**ASSIGNMENT:**
Where the line containing "expression in unremarkable" appears, end your copy; everything from the first line of the records below up to and including it must be reproduced exactly.

□ □ □ □

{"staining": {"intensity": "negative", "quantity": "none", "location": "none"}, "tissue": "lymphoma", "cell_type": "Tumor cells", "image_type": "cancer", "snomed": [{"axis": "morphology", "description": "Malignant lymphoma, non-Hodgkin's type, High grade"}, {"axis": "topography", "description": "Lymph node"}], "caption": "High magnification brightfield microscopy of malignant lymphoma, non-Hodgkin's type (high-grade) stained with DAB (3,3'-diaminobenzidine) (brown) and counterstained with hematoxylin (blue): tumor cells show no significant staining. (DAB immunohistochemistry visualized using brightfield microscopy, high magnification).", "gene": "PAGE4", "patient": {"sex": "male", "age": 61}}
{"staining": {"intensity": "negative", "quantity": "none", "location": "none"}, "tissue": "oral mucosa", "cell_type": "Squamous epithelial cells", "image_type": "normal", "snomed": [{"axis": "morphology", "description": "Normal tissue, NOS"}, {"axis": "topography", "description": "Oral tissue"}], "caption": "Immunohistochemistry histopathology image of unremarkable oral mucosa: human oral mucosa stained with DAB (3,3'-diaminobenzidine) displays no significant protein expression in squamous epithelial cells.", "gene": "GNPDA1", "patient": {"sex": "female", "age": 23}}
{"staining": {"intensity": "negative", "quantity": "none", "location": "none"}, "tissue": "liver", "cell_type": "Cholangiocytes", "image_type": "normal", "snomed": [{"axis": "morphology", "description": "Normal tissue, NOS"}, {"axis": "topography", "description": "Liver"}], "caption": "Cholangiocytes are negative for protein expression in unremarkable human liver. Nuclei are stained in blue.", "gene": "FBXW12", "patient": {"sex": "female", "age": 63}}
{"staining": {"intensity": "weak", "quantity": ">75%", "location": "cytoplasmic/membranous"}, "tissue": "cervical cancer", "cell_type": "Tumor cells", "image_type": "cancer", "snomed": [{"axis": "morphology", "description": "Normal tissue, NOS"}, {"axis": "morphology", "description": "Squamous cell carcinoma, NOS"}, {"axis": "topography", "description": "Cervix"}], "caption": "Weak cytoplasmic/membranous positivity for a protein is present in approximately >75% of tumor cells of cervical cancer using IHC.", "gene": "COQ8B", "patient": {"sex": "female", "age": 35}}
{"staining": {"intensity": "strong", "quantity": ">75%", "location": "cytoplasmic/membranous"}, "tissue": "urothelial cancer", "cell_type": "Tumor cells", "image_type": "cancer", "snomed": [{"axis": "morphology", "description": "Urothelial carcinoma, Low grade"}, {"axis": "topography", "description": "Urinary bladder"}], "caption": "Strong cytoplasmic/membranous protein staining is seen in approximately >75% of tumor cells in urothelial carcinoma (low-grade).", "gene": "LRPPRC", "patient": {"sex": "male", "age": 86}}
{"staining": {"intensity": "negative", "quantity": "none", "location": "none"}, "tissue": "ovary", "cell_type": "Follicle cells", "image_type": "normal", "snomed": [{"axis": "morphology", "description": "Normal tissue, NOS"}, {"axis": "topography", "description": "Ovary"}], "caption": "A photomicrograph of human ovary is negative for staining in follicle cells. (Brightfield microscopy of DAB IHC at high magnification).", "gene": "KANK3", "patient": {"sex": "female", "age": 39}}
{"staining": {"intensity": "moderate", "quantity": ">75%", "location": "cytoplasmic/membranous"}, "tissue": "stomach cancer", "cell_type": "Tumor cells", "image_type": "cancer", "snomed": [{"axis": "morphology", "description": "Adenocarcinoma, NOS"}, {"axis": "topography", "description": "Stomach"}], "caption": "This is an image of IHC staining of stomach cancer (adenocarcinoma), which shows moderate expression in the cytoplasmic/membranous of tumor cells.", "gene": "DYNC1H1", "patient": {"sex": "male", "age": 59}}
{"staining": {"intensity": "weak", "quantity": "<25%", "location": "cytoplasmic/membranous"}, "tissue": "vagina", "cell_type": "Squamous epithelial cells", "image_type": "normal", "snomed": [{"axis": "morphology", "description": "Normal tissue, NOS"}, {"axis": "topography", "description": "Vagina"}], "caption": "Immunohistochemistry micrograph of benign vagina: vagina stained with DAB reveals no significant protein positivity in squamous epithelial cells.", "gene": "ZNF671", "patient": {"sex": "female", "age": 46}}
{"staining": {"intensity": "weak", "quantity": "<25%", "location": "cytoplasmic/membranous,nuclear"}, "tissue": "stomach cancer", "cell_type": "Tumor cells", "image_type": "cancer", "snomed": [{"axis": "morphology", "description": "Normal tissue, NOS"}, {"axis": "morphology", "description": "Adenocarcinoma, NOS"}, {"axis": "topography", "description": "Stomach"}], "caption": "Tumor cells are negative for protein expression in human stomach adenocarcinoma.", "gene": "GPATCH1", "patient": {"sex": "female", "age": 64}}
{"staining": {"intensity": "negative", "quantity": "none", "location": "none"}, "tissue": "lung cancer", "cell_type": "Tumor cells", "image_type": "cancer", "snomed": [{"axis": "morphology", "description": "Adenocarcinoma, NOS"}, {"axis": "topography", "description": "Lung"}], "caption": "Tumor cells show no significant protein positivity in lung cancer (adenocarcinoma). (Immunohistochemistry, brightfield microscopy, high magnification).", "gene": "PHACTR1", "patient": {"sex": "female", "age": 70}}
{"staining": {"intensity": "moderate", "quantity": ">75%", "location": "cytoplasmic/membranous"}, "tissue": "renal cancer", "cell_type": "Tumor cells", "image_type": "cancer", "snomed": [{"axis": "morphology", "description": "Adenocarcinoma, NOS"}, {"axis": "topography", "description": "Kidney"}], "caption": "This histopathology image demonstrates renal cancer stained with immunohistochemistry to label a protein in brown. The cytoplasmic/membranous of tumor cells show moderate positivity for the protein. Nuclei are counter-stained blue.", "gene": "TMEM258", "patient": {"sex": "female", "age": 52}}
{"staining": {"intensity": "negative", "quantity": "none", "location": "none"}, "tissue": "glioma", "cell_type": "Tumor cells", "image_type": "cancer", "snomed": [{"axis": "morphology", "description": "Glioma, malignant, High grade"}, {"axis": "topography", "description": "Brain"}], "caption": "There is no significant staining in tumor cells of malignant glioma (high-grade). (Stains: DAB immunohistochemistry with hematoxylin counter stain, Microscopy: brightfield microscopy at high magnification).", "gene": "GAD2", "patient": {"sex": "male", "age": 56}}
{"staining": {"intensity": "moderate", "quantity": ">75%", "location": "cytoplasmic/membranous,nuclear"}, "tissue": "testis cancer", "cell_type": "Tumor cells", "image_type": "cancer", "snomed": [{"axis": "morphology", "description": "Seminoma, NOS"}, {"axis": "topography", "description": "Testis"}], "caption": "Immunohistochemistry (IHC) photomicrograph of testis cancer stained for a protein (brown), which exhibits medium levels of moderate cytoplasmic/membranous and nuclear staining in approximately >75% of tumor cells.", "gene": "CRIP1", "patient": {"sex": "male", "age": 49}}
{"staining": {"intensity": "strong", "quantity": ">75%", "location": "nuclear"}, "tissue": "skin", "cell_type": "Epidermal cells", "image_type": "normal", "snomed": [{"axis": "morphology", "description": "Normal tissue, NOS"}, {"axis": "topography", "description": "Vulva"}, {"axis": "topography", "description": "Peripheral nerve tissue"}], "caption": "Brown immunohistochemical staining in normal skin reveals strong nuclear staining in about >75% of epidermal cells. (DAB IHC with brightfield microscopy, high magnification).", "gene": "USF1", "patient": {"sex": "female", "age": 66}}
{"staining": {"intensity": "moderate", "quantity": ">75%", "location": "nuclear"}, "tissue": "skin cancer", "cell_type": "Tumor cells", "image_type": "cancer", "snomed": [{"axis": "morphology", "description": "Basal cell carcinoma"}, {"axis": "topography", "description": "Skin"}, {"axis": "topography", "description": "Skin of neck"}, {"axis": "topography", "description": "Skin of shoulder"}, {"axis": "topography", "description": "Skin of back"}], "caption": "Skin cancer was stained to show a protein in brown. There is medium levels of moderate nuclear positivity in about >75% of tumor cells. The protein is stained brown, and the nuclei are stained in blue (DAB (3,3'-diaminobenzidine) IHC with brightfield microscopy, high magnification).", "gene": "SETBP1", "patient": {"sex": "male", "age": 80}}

□ □ □ □

**SOLUTION:**
{"staining": {"intensity": "negative", "quantity": "none", "location": "none"}, "tissue": "lymphoma", "cell_type": "Tumor cells", "image_type": "cancer", "snomed": [{"axis": "morphology", "description": "Malignant lymphoma, non-Hodgkin's type, High grade"}, {"axis": "topography", "description": "Lymph node"}], "caption": "High magnification brightfield microscopy of malignant lymphoma, non-Hodgkin's type (high-grade) stained with DAB (3,3'-diaminobenzidine) (brown) and counterstained with hematoxylin (blue): tumor cells show no significant staining. (DAB immunohistochemistry visualized using brightfield microscopy, high magnification).", "gene": "PAGE4", "patient": {"sex": "male", "age": 61}}
{"staining": {"intensity": "negative", "quantity": "none", "location": "none"}, "tissue": "oral mucosa", "cell_type": "Squamous epithelial cells", "image_type": "normal", "snomed": [{"axis": "morphology", "description": "Normal tissue, NOS"}, {"axis": "topography", "description": "Oral tissue"}], "caption": "Immunohistochemistry histopathology image of unremarkable oral mucosa: human oral mucosa stained with DAB (3,3'-diaminobenzidine) displays no significant protein expression in squamous epithelial cells.", "gene": "GNPDA1", "patient": {"sex": "female", "age": 23}}
{"staining": {"intensity": "negative", "quantity": "none", "location": "none"}, "tissue": "liver", "cell_type": "Cholangiocytes", "image_type": "normal", "snomed": [{"axis": "morphology", "description": "Normal tissue, NOS"}, {"axis": "topography", "description": "Liver"}], "caption": "Cholangiocytes are negative for protein expression in unremarkable human liver. Nuclei are stained in blue.", "gene": "FBXW12", "patient": {"sex": "female", "age": 63}}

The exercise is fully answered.